Activity Restrictions
Avoid any strenuous activity until you are healed, but do not avoid
walking! Walking is a required activity at this stage of your recovery. Don’t
drive if you are taking pain medication other than Tylenol. At your first
follow-up visit, your doctor will determine when you can return to work.
Incision Care
Even though you may have staples or steri-strips on your incision when
you are discharged, you may wash your abdomen with mild soap and water in the
shower. Do not take a tub bath or use a Jacuzzi, pool or hot tub until your
incision is fully healed. Call your doctor if you
experience any of the following:
• Increased redness, swelling or foul-smelling discharge at
incision site • Increased soreness or pain in your incision • Temperature
higher than 101°F • Any new or unusual pain in your abdomen, chest or
legs
Exercise
After you have healed, we encourage you to embark on a physical
fitness program. Exercise will keep you feeling well and energized. Always
discuss exercise options with your doctor so you know what type of exercise is
most appropriate for you. Choose an exercise that you will enjoy and look
forward to doing. In fact, for many people, returning to physical exercise is an
important step toward feeling better.
Avoid Pregnancy
If you are a woman of childbearing age, you MUST not get pregnant
within the first 18 months to 2 years following surgery. The rapid weight loss
and nutritional deficiencies associated with bariatric surgery make pregnancy
very dangerous for you and for a developing fetus. Take special precautions to
prevent an unsafe pregnancy, particularly because weight loss after bariatric
surgery tends to increase fertility.
Follow-up Visits
Regular follow-up visits are scheduled during the first year after
surgery to check your overall physical and mental health, metabolism and
nutritional status.

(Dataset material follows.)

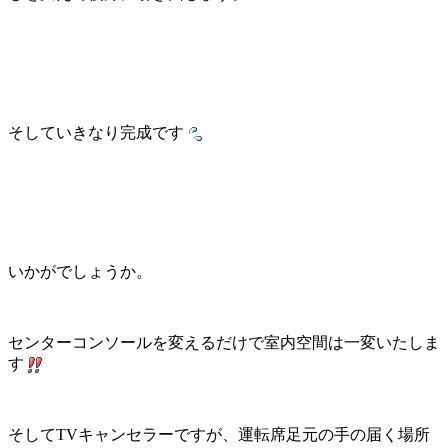
そしていきなり完成です
いかがでしょうか。
センターコンソールを変えるだけで室内空間は一変いたしま
す
そしてTVキャンセラーですが、運転席足元の手の届く場所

It is crucial to your health that you keep these follow-up
appointments.
Many patients will need plastic surgery one to two years after
weight loss to remove skin folds around the abdomen. Your first follow-up
visit with the surgeon will be seven to 10 days after discharge. Subsequent
visits are scheduled for one month, three months and every three months there
after for the first year. After the first year, follow-up visits are
required on a yearly basis. You also will be scheduled to see the
dietitian and psychologist about one month following discharge and for regular
follow-up visits to help you adjust to life after bariatric surgery.